━━━ Data for processing ━━━

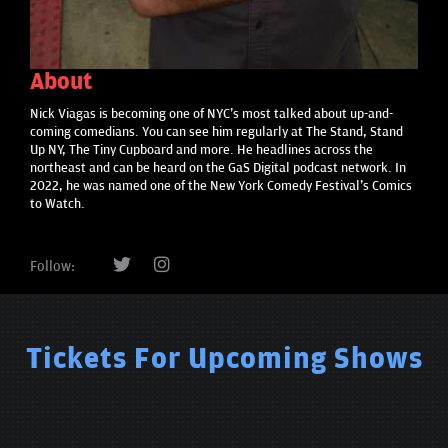
About
Nick Viagas is becoming one of NYC's most talked about up-and-
coming comedians. You can see him regularly at The Stand, Stand
Up NY, The Tiny Cupboard and more. He headlines across the
northeast and can be heard on the GaS Digital podcast network. In
2022, he was named one of the New York Comedy Festival's Comics
to Watch.
Follow:
Tickets For Upcoming Shows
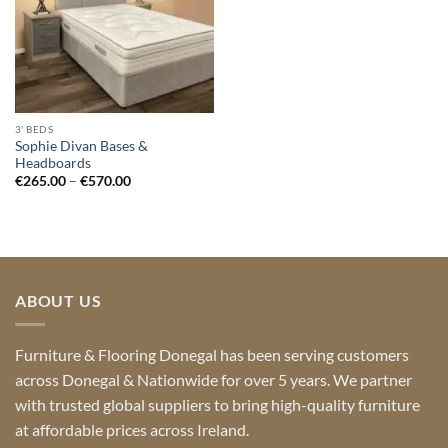
3' BEDS
Sophie Divan Bases &
Headboards
Price
€
265.00
–
€
570.00
range:
€265.00
through
€570.00
ABOUT US
Furniture & Flooring Donegal has been serving customers
across Donegal & Nationwide for over 5 years. We partner
with trusted global suppliers to bring high-quality furniture
at affordable prices across Ireland.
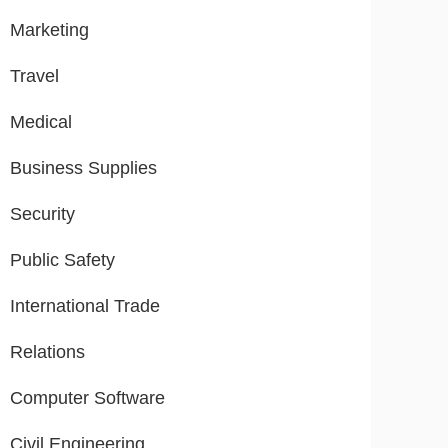
Marketing
Travel
Medical
Business Supplies
Security
Public Safety
International Trade
Relations
Computer Software
Civil Engineering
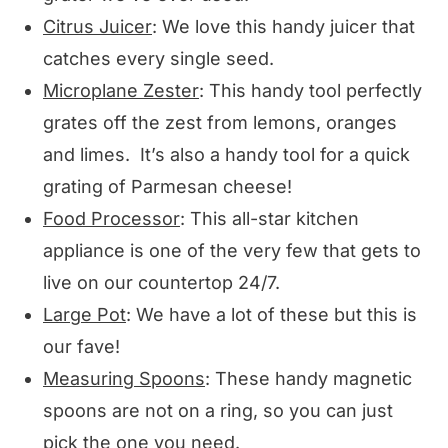
Citrus Juicer
: We love this handy juicer that
catches every single seed.
Microplane Zester
: This handy tool perfectly
grates off the zest from lemons, oranges
and limes. It’s also a handy tool for a quick
grating of Parmesan cheese!
Food Processor
: This all-star kitchen
appliance is one of the very few that gets to
live on our countertop 24/7.
Large Pot
: We have a lot of these but this is
our fave!
Measuring Spoons
: These handy magnetic
spoons are not on a ring, so you can just
pick the one you need.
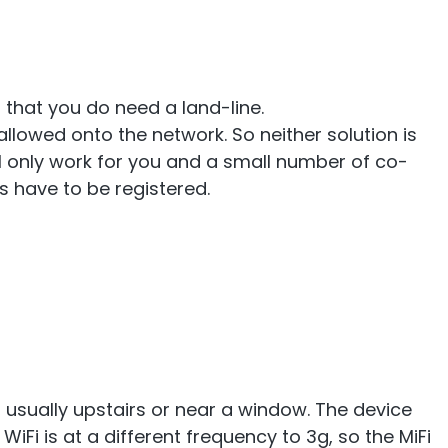
 that you do need a land-line.
llowed onto the network. So neither solution is
 will only work for you and a small number of co-
s have to be registered.
, usually upstairs or near a window. The device
WiFi is at a different frequency to 3g, so the MiFi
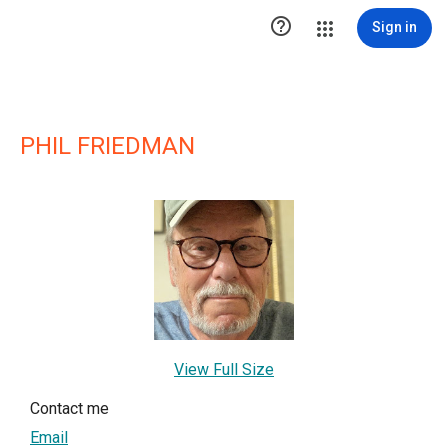

Sign in
PHIL FRIEDMAN
View Full Size
Contact me
Email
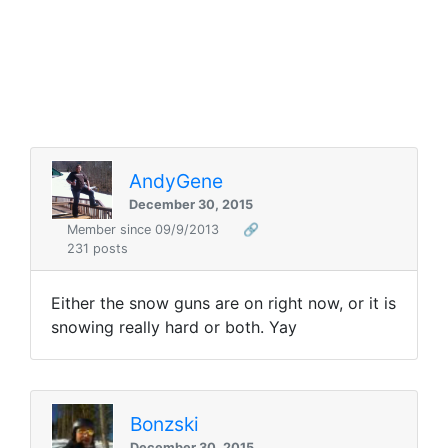
AndyGene
December 30, 2015
Member since 09/9/2013
🔗
231 posts
Either the snow guns are on right now, or it is
snowing really hard or both. Yay
Bonzski
December 30, 2015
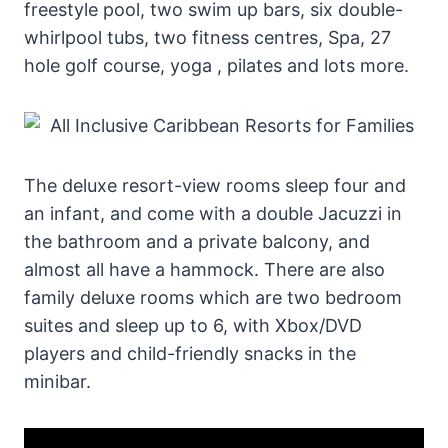
freestyle pool, two swim up bars, six double-
whirlpool tubs, two fitness centres, Spa, 27
hole golf course, yoga , pilates and lots more.
The deluxe resort-view rooms sleep four and
an infant, and come with a double Jacuzzi in
the bathroom and a private balcony, and
almost all have a hammock. There are also
family deluxe rooms which are two bedroom
suites and sleep up to 6, with Xbox/DVD
players and child-friendly snacks in the
minibar.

━━━

*Work to complete*:
Copy out the entries exactly. No pictures.

*Reply*:
About
Nick Viagas is becoming one of NYC's most talked about up-and-
coming comedians. You can see him regularly at The Stand, Stand
Up NY, The Tiny Cupboard and more. He headlines across the
northeast and can be heard on the GaS Digital podcast network. In
2022, he was named one of the New York Comedy Festival's Comics
to Watch.
Follow:
Tickets For Upcoming Shows
3' BEDS
Sophie Divan Bases &
Headboards
Price
€
265.00
–
€
570.00
range:
€265.00
through
€570.00
ABOUT US
Furniture & Flooring Donegal has been serving customers
across Donegal & Nationwide for over 5 years. We partner
with trusted global suppliers to bring high-quality furniture
at affordable prices across Ireland.
Marketing
Travel
Medical
Business Supplies
Security
Public Safety
International Trade
Relations
Computer Software
Civil Engineering
Citrus Juicer
: We love this handy juicer that
catches every single seed.
Microplane Zester
: This handy tool perfectly
grates off the zest from lemons, oranges
and limes. It’s also a handy tool for a quick
grating of Parmesan cheese!
Food Processor
: This all-star kitchen
appliance is one of the very few that gets to
live on our countertop 24/7.
Large Pot
: We have a lot of these but this is
our fave!
Measuring Spoons
: These handy magnetic
spoons are not on a ring, so you can just
pick the one you need.
 that you do need a land-line.
llowed onto the network. So neither solution is
 will only work for you and a small number of co-
s have to be registered.
, usually upstairs or near a window. The device
WiFi is at a different frequency to 3g, so the MiFi

Sign in
PHIL FRIEDMAN
View Full Size
Contact me
Email
AndyGene
December 30, 2015
Member since 09/9/2013
🔗
231 posts
Either the snow guns are on right now, or it is
snowing really hard or both. Yay
Bonzski
December 30, 2015
freestyle pool, two swim up bars, six double-
whirlpool tubs, two fitness centres, Spa, 27
hole golf course, yoga , pilates and lots more.
The deluxe resort-view rooms sleep four and
an infant, and come with a double Jacuzzi in
the bathroom and a private balcony, and
almost all have a hammock. There are also
family deluxe rooms which are two bedroom
suites and sleep up to 6, with Xbox/DVD
players and child-friendly snacks in the
minibar.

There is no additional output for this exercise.